I'll take that job. A libertarian on that commission would be nice.
Yay! Can we have another argument with some jackhole insisting that campaign finance reform isn't an infringement of First Amendment rights, just because SCOTUS and Congress got together and said so?
Yay! Can we have another argument with some jackhole insisting that campaign finance reform isn't an infringement of First Amendment rights, just because SCOTUS and Congress got together and said so?
Don't forget the POTUS had to sign it.
When I asked Santa for a three-some fuck-job, this is not what I meant...
Don't forget the POTUS had to sign it.
Yeah. Somewhere recently I was reading an essay decrying the current tendency of legislators and executives passing and signing blatantly unconstitutional bullshit and letting the courts decide the issue. It's an abdication of the responsibility you accept when you take the oath of office, and makes us all less free. Us normal peons citizens still have to deal with the law until it gets successfully litigated.
Why doesn't someone just solicit personal gifts, and then spend hir own money as s/he chooses? As long as there's no quid pro quo, there's no committee.
Why doesn't someone just solicit personal gifts, and then spend hir own money as s/he chooses?
Because they can't afford to pay income tax on the gifts themselves?
At what point do gifts (already taxed once as income) become income to somebody else?
And if this really is a problem, why not take the opposite tack of turning it into a business? You want to advertise for or against a policy? Just open an advertising agency, and sell such advertising. The people who would've been your donors become your customers.
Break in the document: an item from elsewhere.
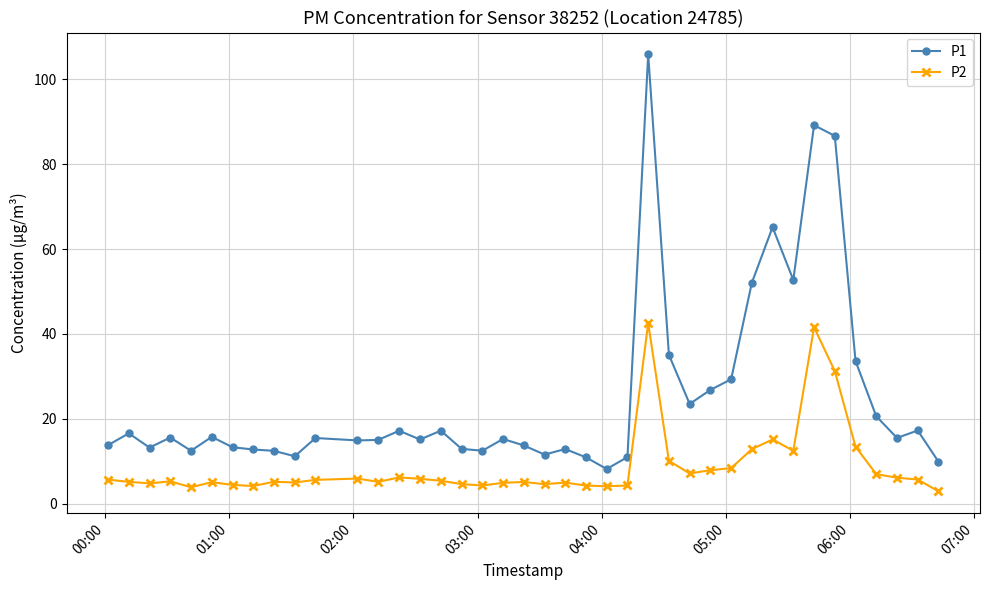

What is the value of the P2 point at the 23rd from the left?

4.3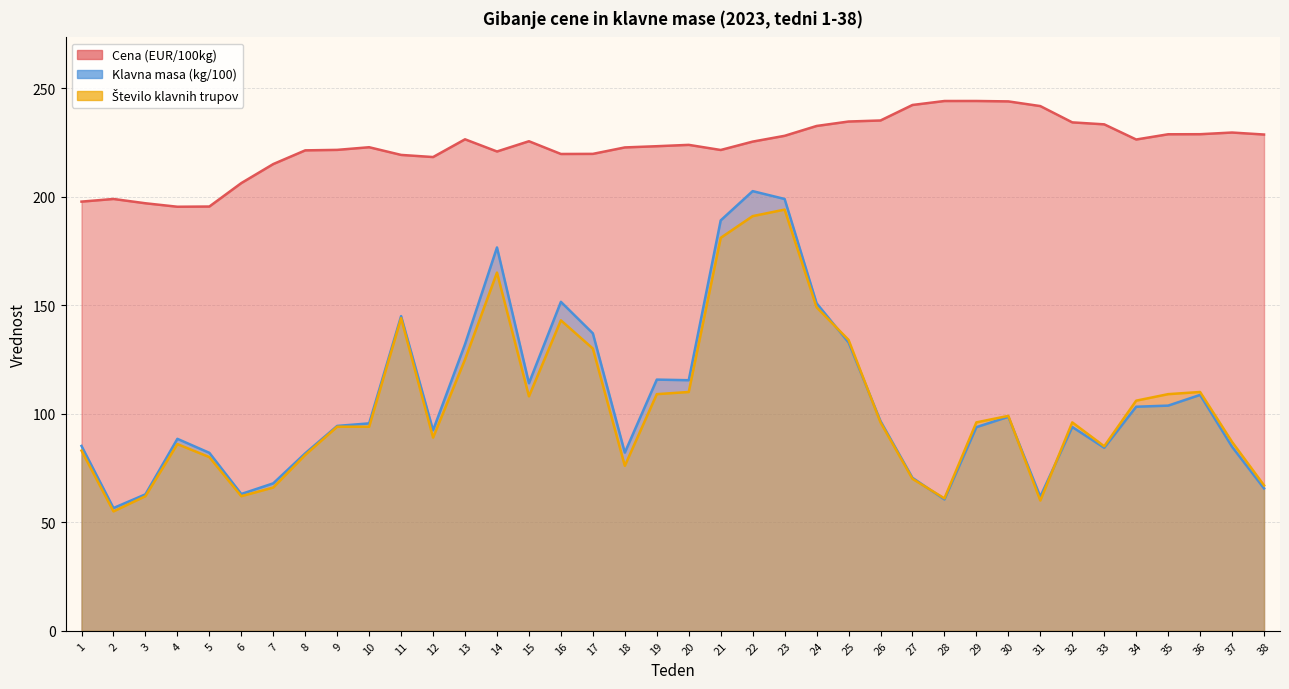

Rank the categories by Cena (EUR/100kg) value from highest to lowest.

29, 28, 30, 27, 31, 26, 25, 32, 33, 24, 37, 36, 35, 38, 23, 13, 34, 15, 22, 20, 19, 10, 18, 9, 21, 8, 14, 17, 16, 11, 12, 7, 6, 2, 1, 3, 5, 4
And you're taxed only on your profit, which may be 0. And if it's greater than 0, I'm sure you won't complain.
http://www.tmz.com/tmz_main_video?titleid=1417315744
That is the kind of speech that needs protecting. (threadjack)
Oh, this is even funnier. My recollection was faulty. The recipient does not owe taxes on the gift. The donor may owe a federal gift tax.
So if you give away the money you already made and got taxed on, the feds will tax you again.
BUWAHAHAHAHAHAHAHAHA!
I'm sorry, I have to laugh or I'd be downtown at the federal building with a pack of matches, a bucket of gasoline, and a rifle.
Can we have another argument with some jackhole insisting that campaign finance reform isn't an infringement of First Amendment rights, just because SCOTUS and Congress got together and said so?
I prefer debates where armchair constitutional scholars who opine on the constitutionality of a law that they haven't read and cases that they haven't read or don't understand.
Notwithstanding you lack of understanding of constitutional law, T, we are actually in agreement on this one. This interpretation will be overturned. As it should be.